** STORED DATA **
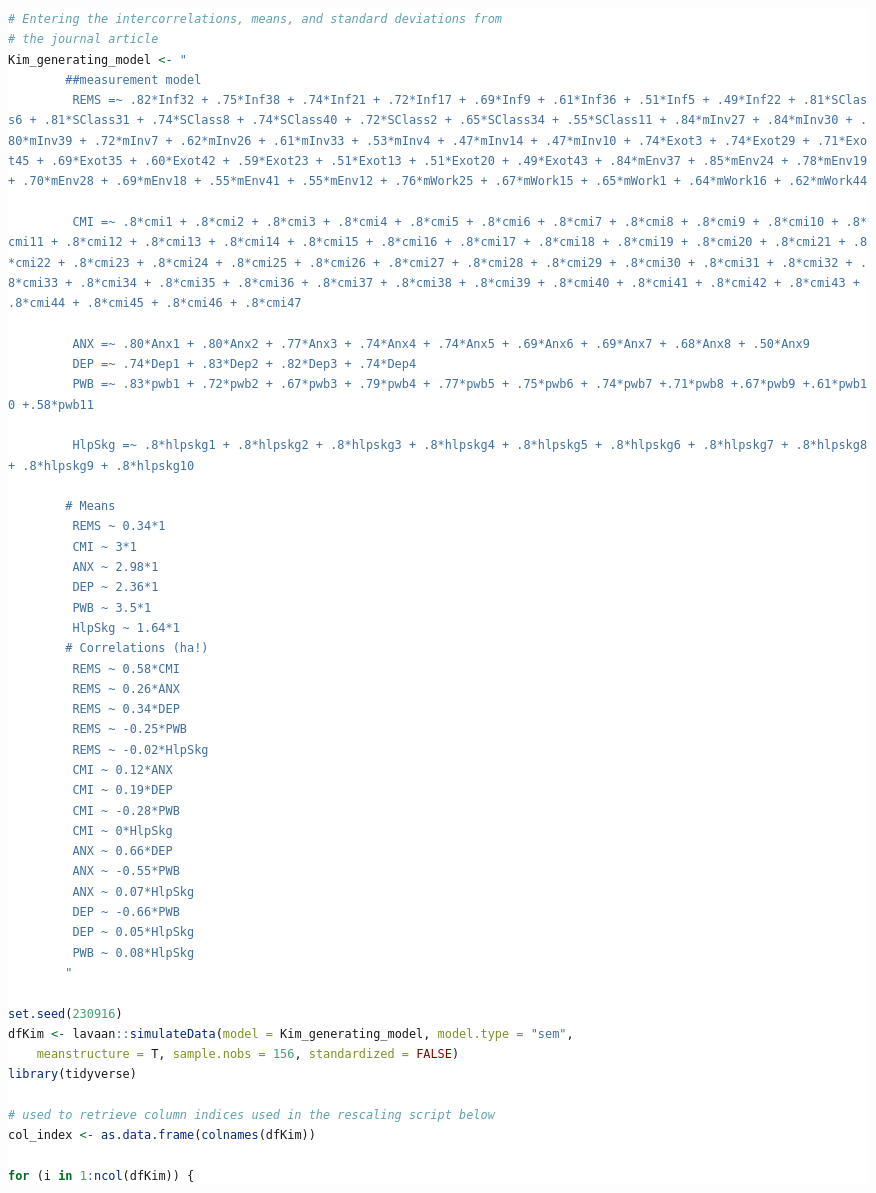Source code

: 
```r
# Entering the intercorrelations, means, and standard deviations from
# the journal article
Kim_generating_model <- "
        ##measurement model
         REMS =~ .82*Inf32 + .75*Inf38 + .74*Inf21 + .72*Inf17 + .69*Inf9 + .61*Inf36 + .51*Inf5 + .49*Inf22 + .81*SClass6 + .81*SClass31 + .74*SClass8 + .74*SClass40 + .72*SClass2 + .65*SClass34 + .55*SClass11 + .84*mInv27 + .84*mInv30 + .80*mInv39 + .72*mInv7 + .62*mInv26 + .61*mInv33 + .53*mInv4 + .47*mInv14 + .47*mInv10 + .74*Exot3 + .74*Exot29 + .71*Exot45 + .69*Exot35 + .60*Exot42 + .59*Exot23 + .51*Exot13 + .51*Exot20 + .49*Exot43 + .84*mEnv37 + .85*mEnv24 + .78*mEnv19 + .70*mEnv28 + .69*mEnv18 + .55*mEnv41 + .55*mEnv12 + .76*mWork25 + .67*mWork15 + .65*mWork1 + .64*mWork16 + .62*mWork44
         
         CMI =~ .8*cmi1 + .8*cmi2 + .8*cmi3 + .8*cmi4 + .8*cmi5 + .8*cmi6 + .8*cmi7 + .8*cmi8 + .8*cmi9 + .8*cmi10 + .8*cmi11 + .8*cmi12 + .8*cmi13 + .8*cmi14 + .8*cmi15 + .8*cmi16 + .8*cmi17 + .8*cmi18 + .8*cmi19 + .8*cmi20 + .8*cmi21 + .8*cmi22 + .8*cmi23 + .8*cmi24 + .8*cmi25 + .8*cmi26 + .8*cmi27 + .8*cmi28 + .8*cmi29 + .8*cmi30 + .8*cmi31 + .8*cmi32 + .8*cmi33 + .8*cmi34 + .8*cmi35 + .8*cmi36 + .8*cmi37 + .8*cmi38 + .8*cmi39 + .8*cmi40 + .8*cmi41 + .8*cmi42 + .8*cmi43 + .8*cmi44 + .8*cmi45 + .8*cmi46 + .8*cmi47
         
         ANX =~ .80*Anx1 + .80*Anx2 + .77*Anx3 + .74*Anx4 + .74*Anx5 + .69*Anx6 + .69*Anx7 + .68*Anx8 + .50*Anx9  
         DEP =~ .74*Dep1 + .83*Dep2 + .82*Dep3 + .74*Dep4
         PWB =~ .83*pwb1 + .72*pwb2 + .67*pwb3 + .79*pwb4 + .77*pwb5 + .75*pwb6 + .74*pwb7 +.71*pwb8 +.67*pwb9 +.61*pwb10 +.58*pwb11
         
         HlpSkg =~ .8*hlpskg1 + .8*hlpskg2 + .8*hlpskg3 + .8*hlpskg4 + .8*hlpskg5 + .8*hlpskg6 + .8*hlpskg7 + .8*hlpskg8 + .8*hlpskg9 + .8*hlpskg10 
   
        # Means
         REMS ~ 0.34*1
         CMI ~ 3*1
         ANX ~ 2.98*1
         DEP ~ 2.36*1
         PWB ~ 3.5*1
         HlpSkg ~ 1.64*1
        # Correlations (ha!)
         REMS ~ 0.58*CMI
         REMS ~ 0.26*ANX
         REMS ~ 0.34*DEP
         REMS ~ -0.25*PWB
         REMS ~ -0.02*HlpSkg
         CMI ~ 0.12*ANX
         CMI ~ 0.19*DEP
         CMI ~ -0.28*PWB
         CMI ~ 0*HlpSkg
         ANX ~ 0.66*DEP
         ANX ~ -0.55*PWB
         ANX ~ 0.07*HlpSkg
         DEP ~ -0.66*PWB
         DEP ~ 0.05*HlpSkg
         PWB ~ 0.08*HlpSkg
        "

set.seed(230916)
dfKim <- lavaan::simulateData(model = Kim_generating_model, model.type = "sem",
    meanstructure = T, sample.nobs = 156, standardized = FALSE)
library(tidyverse)

# used to retrieve column indices used in the rescaling script below
col_index <- as.data.frame(colnames(dfKim))

for (i in 1:ncol(dfKim)) {
```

** EXERCISE DESCRIPTION **
Copy the lines above that hold the word "dfKim".

** EXPECTED ANSWER **
dfKim <- lavaan::simulateData(model = Kim_generating_model, model.type = "sem",
col_index <- as.data.frame(colnames(dfKim))
for (i in 1:ncol(dfKim)) {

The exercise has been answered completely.